En juin, l’administration Trump a déposé une demande d’urgence auprès de la Cour suprême pour suspendre l’injonction, faisant valoir que l’article 2 de la Constitution américaine accorde au président l’autorité inhérente à contrôler les décisions du personnel au sein du pouvoir exécutif. L’administration a fait valoir que l’injonction du tribunal de district violait les principes de séparation des pouvoirs en matière de noyau en traitant la gestion du personnel de routine comme exigeant l’autorisation statutaire spéciale du Congrès.
Mardi, la Cour suprême se rassit avec l’administration Trump, constatant que le président était «susceptible de réussir» avec son argument selon lequel l’ordonnance était légale.
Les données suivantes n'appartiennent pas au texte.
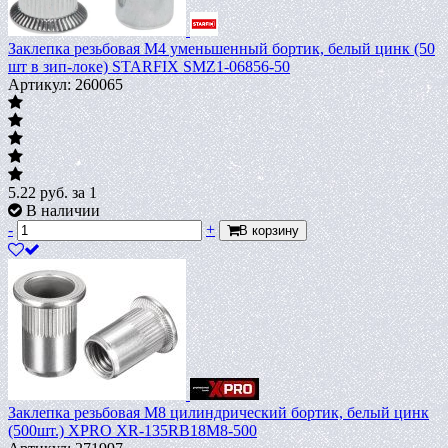
Заклепка резьбовая М4 уменьшенный бортик, белый цинк (50
шт в зип-локе) STARFIX SMZ1-06856-50
Артикул: 260065
5.22
руб.
за 1
В наличии
-
+
В корзину
Заклепка резьбовая M8 цилиндрический бортик, белый цинк
(500шт.) XPRO XR-135RB18M8-500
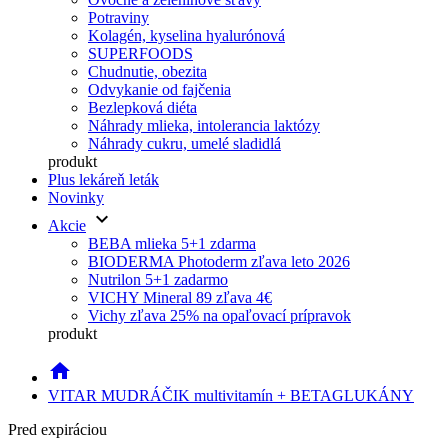
Potraviny
Kolagén, kyselina hyalurónová
SUPERFOODS
Chudnutie, obezita
Odvykanie od fajčenia
Bezlepková diéta
Náhrady mlieka, intolerancia laktózy
Náhrady cukru, umelé sladidlá
produkt
Plus lekáreň leták
Novinky
keyboard_arrow_down
Akcie
BEBA mlieka 5+1 zdarma
BIODERMA Photoderm zľava leto 2026
Nutrilon 5+1 zadarmo
VICHY Mineral 89 zľava 4€
Vichy zľava 25% na opaľovací prípravok
produkt
home
VITAR MUDRÁČIK multivitamín + BETAGLUKÁNY
Pred expiráciou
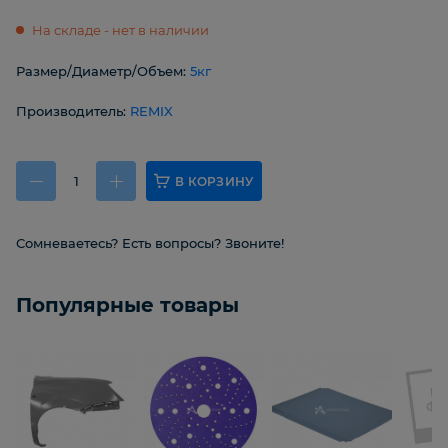
На складе - нет в наличии
Размер/Диаметр/Объем:
5кг
Производитель:
REMIX
В КОРЗИНУ
Сомневаетесь? Есть вопросы? Звоните!
Популярные товары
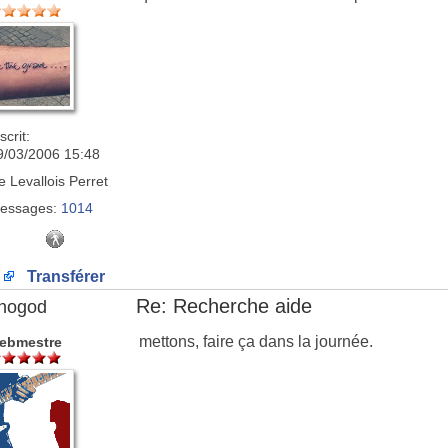
scrit:
9/03/2006 15:48
e
Levallois Perret
essages:
1014
Transférer
Re: Recherche aide
nogod
mettons, faire ça dans la journée.
ebmestre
Le tribunal a cependant pris soin de noter que lors de la levée de l’injonction, il ne s’agissait pas de la légalité du jeu de réorganisation.
Comme l’a déclaré la juge Sonia Sotomayor dans une opinion concordante:
Le président ne peut pas restructurer les agences fédérales d’une manière incompatible avec les mandats du Congrès. … Ici, cependant, le décret pertinent ordonne aux agences de planifier des réorganisations et des réductions de force « conformément à la loi applicable »… Les plans eux-mêmes ne sont pas devant cette Cour, à ce stade, et nous n’avons donc aucune occasion de déterminer si elles peuvent et seront effectuées conformément aux contraintes de droit.
Le juge Ketanji Brown Jackson a écrit une dissidence cinglante, arguant que la majorité a mal rejeté des résultats factuels détaillés et un avertissement de «énormes conséquences réelles», notamment des menaces pour les services vétérans, la sécurité alimentaire et les protections environnementales. La dissidence de Jackson a souligné que la réorganisation du gouvernement fédéral a historiquement nécessité l’approbation du Congrès, citant comment huit présidents depuis les années 1930 ont obtenu une autorisation législative spécifique avant les agences de restructuration. Elle a fait valoir que le tribunal aurait dû reporter les vastes conclusions factuelles du tribunal de district.
La dissidence a également mis en garde contre des préjudices démocratiques plus larges, faisant valoir que permettre au président de démanteler unilatéralement les programmes fédéraux créés par le Congrès saperait la séparation constitutionnelle des pouvoirs. Jackson a accusé la majorité de montrer «l’enthousiasme démontré pour l’éclairage verdoyant des actions légalement douteuses de ce président dans une posture d’urgence».
La suspension permet à la mise en œuvre de se poursuivre tandis que la Cour d’appel américaine pour le neuvième circuit examine la contestation juridique sous-jacente.